Chapelle and Barto Plans
(to start of project)
I’ll be working from a combination of printed plans along with measurements taken from boats of other builders, in addition to a few modifications of my own. Besides the one page Chapelle plans, I have the more complete set of plans from Wooden Boat Magazine by Marc Barto. I’ve also talked to Roger Crawford and taken measurements from his boats, as well as several other amateur and professional builders, all of whom you’ll hear more about later.

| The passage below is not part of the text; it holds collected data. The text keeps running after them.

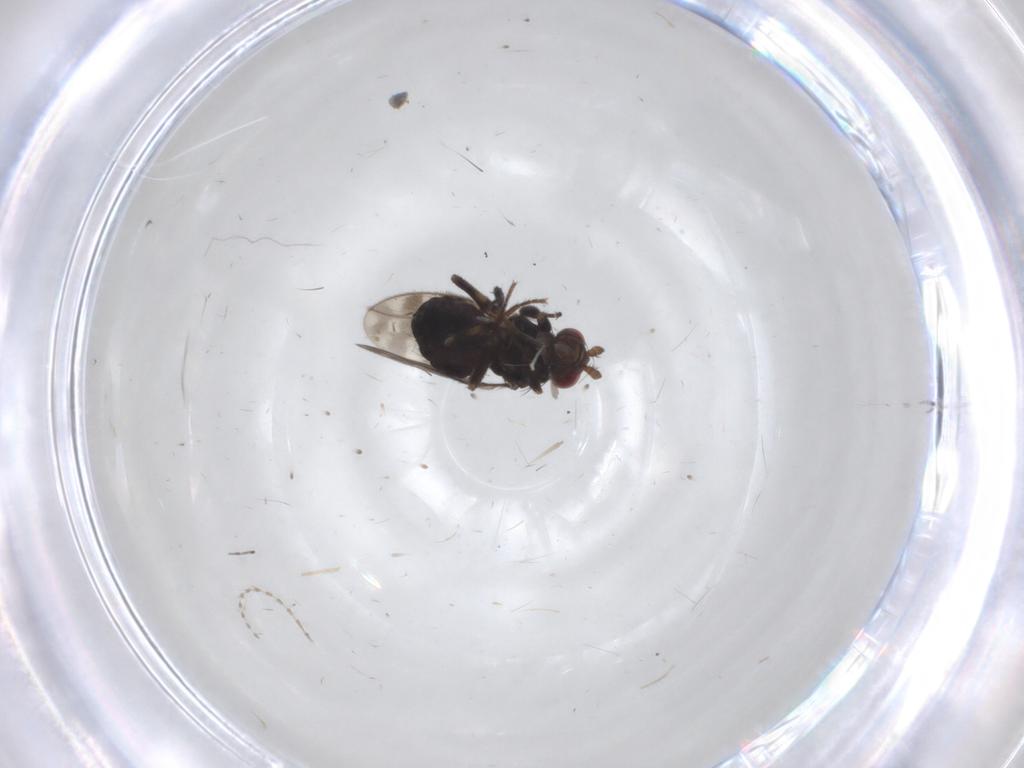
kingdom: Animalia
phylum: Arthropoda
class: Insecta
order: Diptera
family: Sphaeroceridae
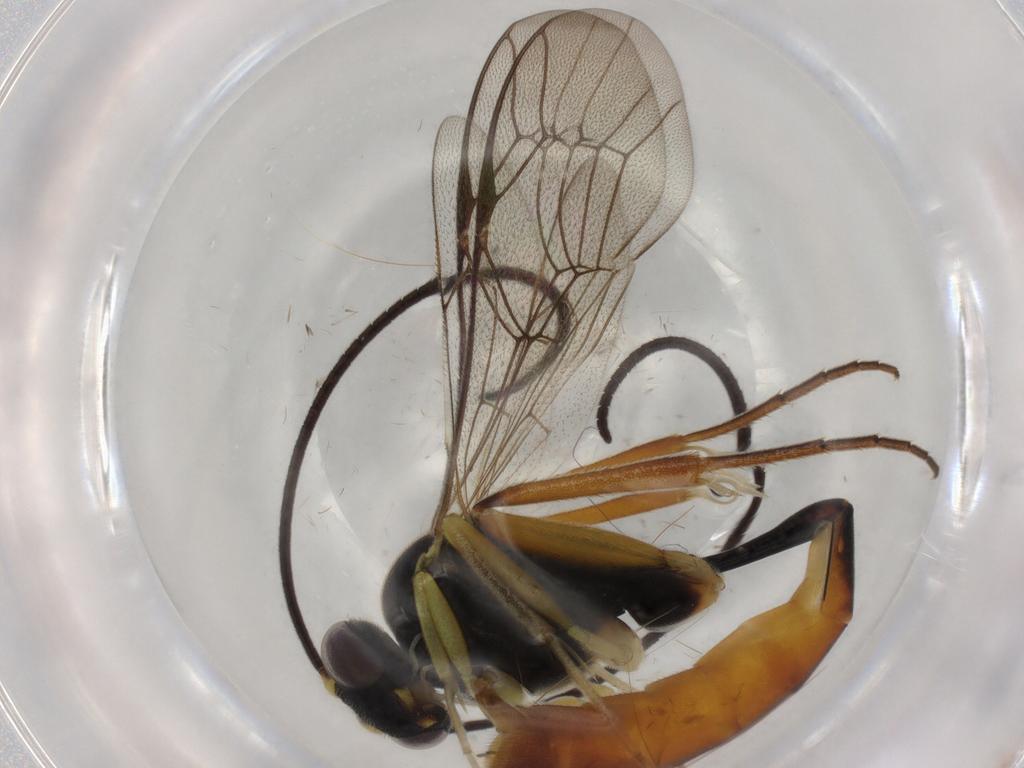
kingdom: Animalia
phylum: Arthropoda
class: Insecta
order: Hymenoptera
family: Ichneumonidae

In comparing the Chapelle and Barto plans, I discovered some inconsistencies. Barto gave a steeper angle to his transom, perhaps to make it easier to plank in plywood, and this changed shortens the boat a bit. There also appear to be a few errors in the offsets of the Chapelle plans that Barto corrected on his version. As far as I can tell, these were either errors made when the original measurements, taken by hand in the field, were first recorded in 1888, or when Chapelle later transcribed them onto his final draft. I actually entered all the measurements into a spreadsheet to compare them. I haven’t talked to anyone else who noticed the differences, but some of them are quite large and obvious errors. I entered the final values in DelftShip, a nautical engineering program, just to be sure which values are correct, and then refined them further there.

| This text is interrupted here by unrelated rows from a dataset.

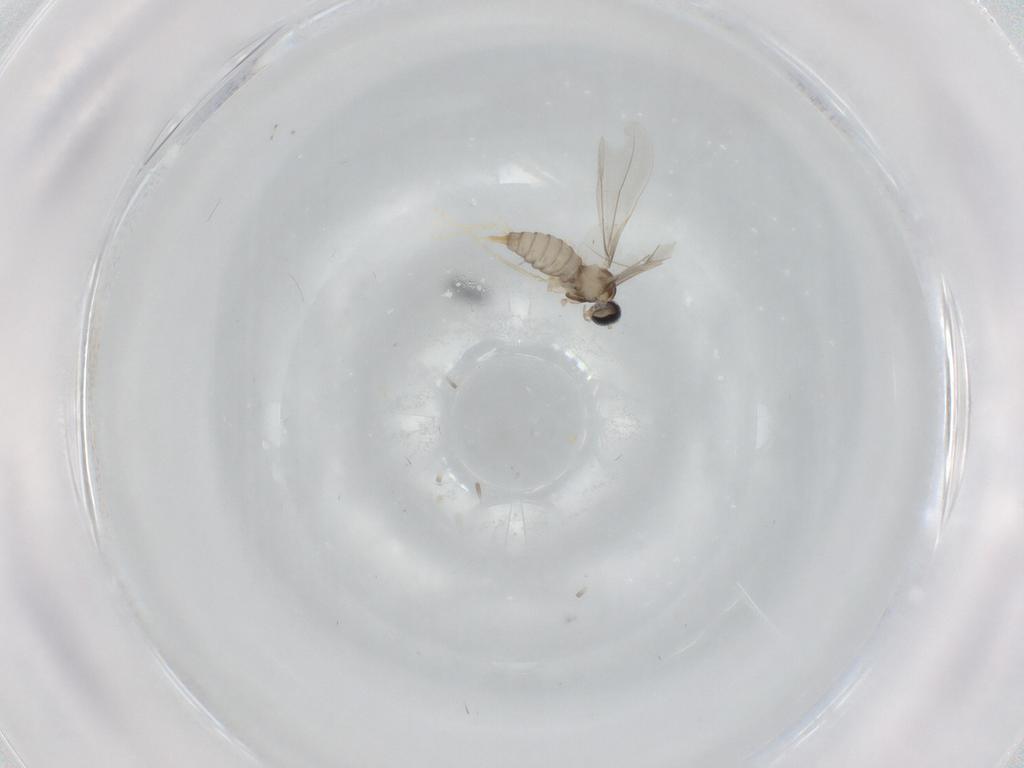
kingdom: Animalia
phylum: Arthropoda
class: Insecta
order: Diptera
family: Cecidomyiidae
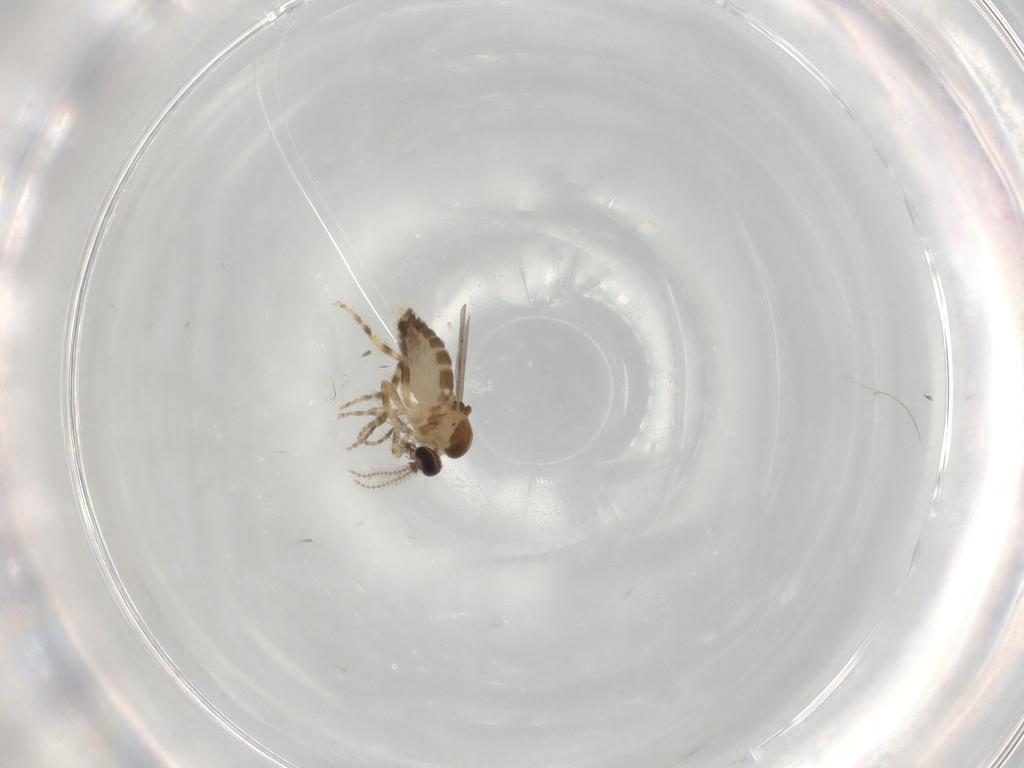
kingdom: Animalia
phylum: Arthropoda
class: Insecta
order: Diptera
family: Ceratopogonidae
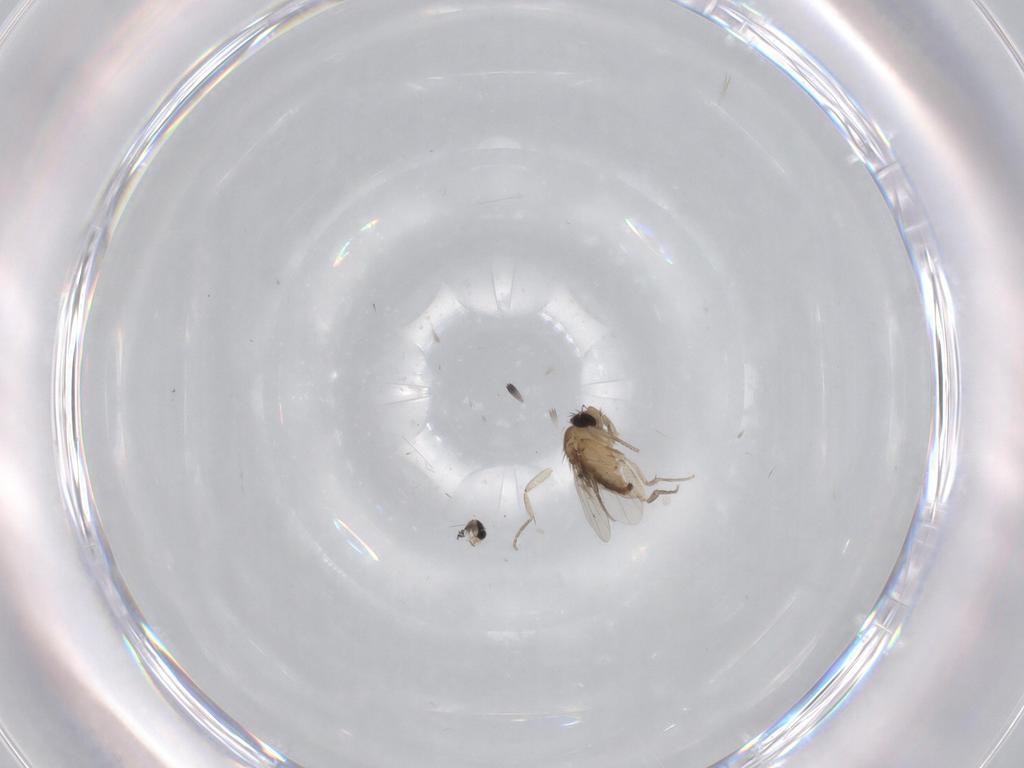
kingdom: Animalia
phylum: Arthropoda
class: Insecta
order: Diptera
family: Cecidomyiidae
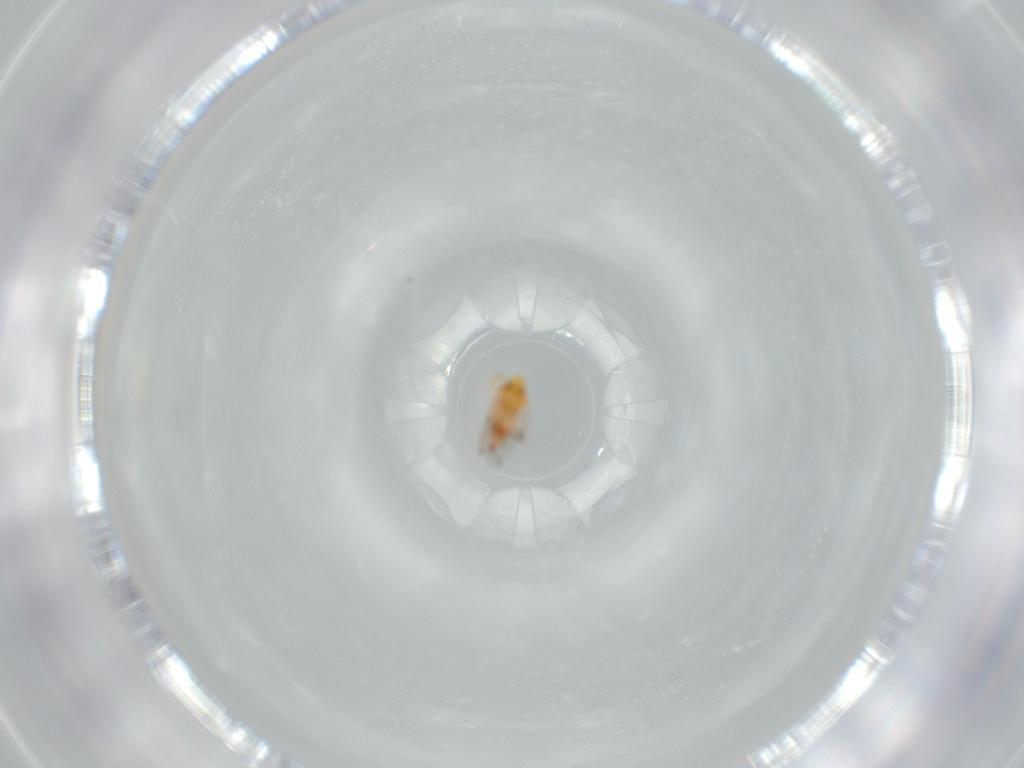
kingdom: Animalia
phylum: Arthropoda
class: Insecta
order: Hemiptera
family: Aleyrodidae
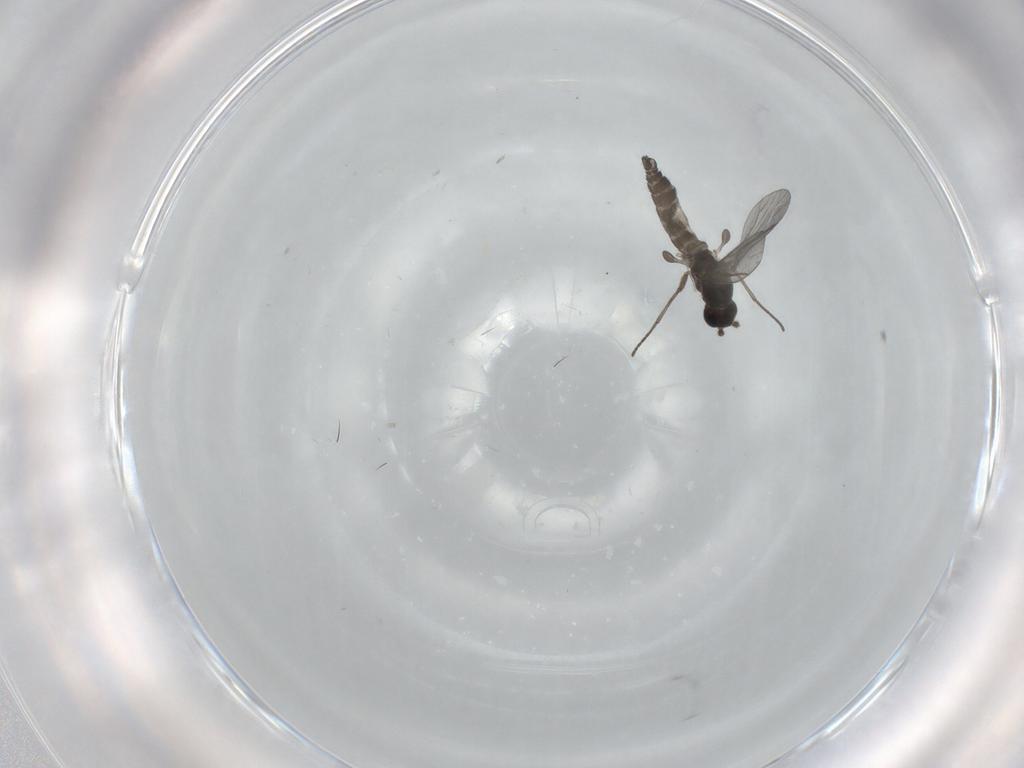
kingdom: Animalia
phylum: Arthropoda
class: Insecta
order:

Though builders of the Barto boats have encountered some difficulties, particularly around the transom area, I believe Barto’s plans are essentially correct; but he apparently assumes certain liberties will need to be taken according to the stubbornness or pliability of the wood you have on hand, and each boat will follow slightly different curves accordingly. In other words, just because he gives and exact measurement doesn’t mean that exact measurement will work.

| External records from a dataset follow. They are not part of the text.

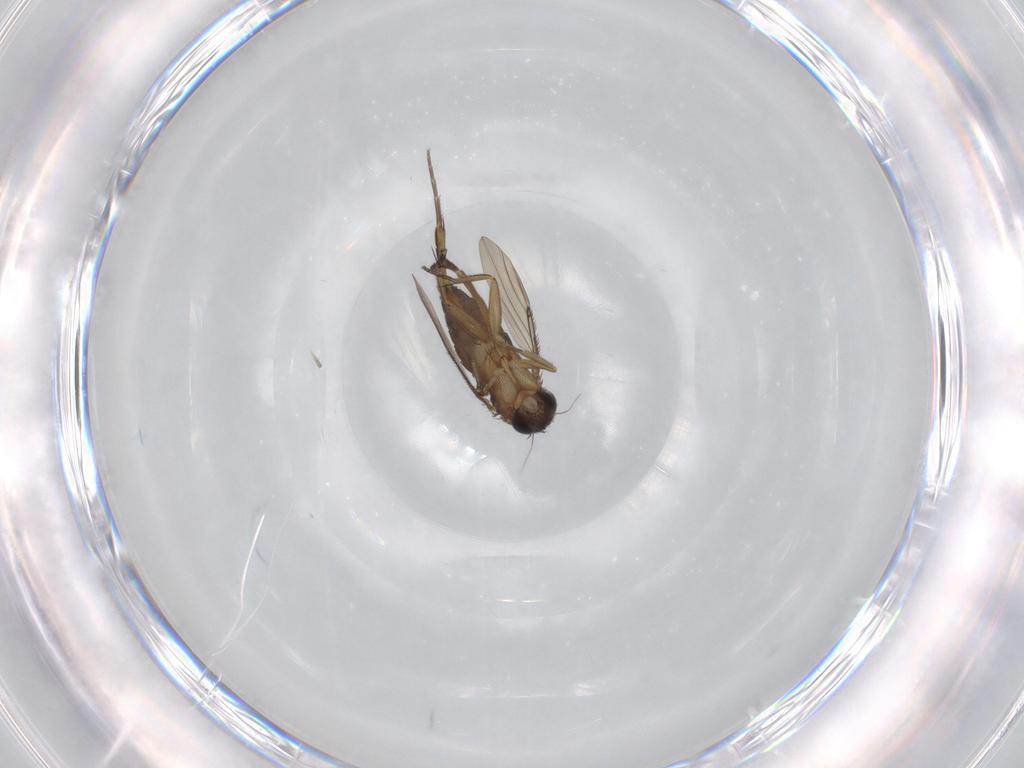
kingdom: Animalia
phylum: Arthropoda
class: Insecta
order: Diptera
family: Phoridae
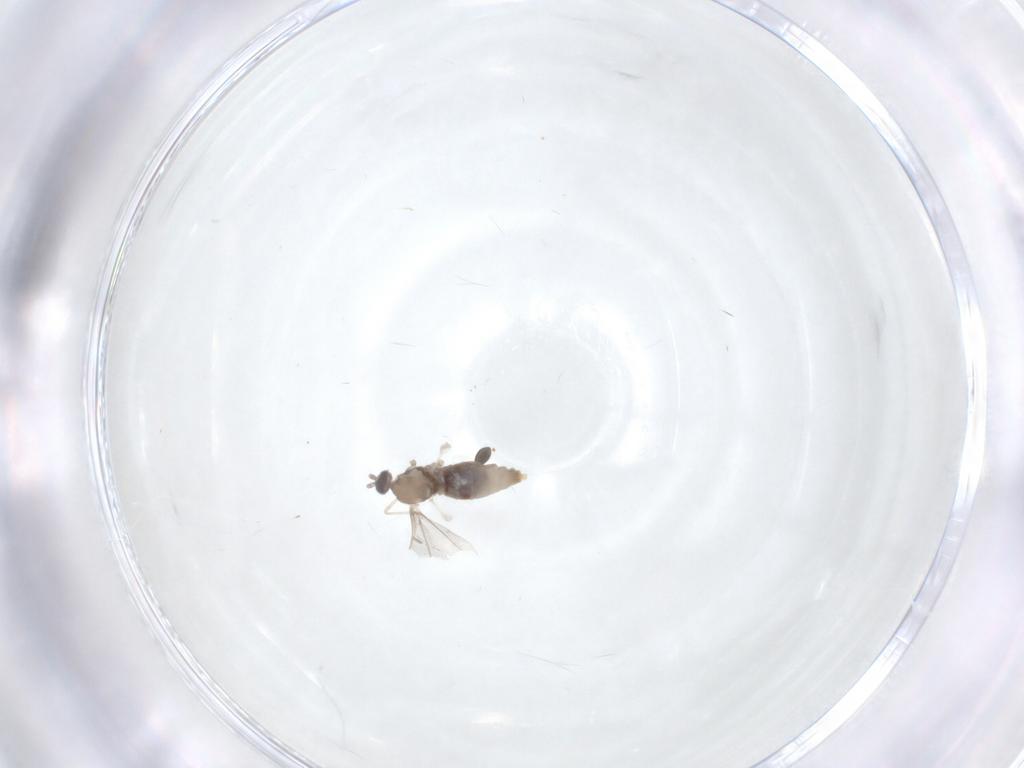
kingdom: Animalia
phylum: Arthropoda
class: Insecta
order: Diptera
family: Cecidomyiidae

In any case, I’ve settled on a final table of offsets, and printed out a final set of plans and mold templates. But regardless of which plans you use, the first task is to build a good “strongback” – the frame on which the boat will be constructed. It has to hold the weight of the boat for a long time, and stand up to all the sanding, sawing, pulling and shoving necessary to torture wood appropriately.
These two strongbacks, made of reasonably straight 12 foot 2×8’s and a bunch of scrap lumber, took most of a day to make. The legs are adjustable, so I can raise and lower to a comfortable height. I’ll add cross braces to stiffen everything up.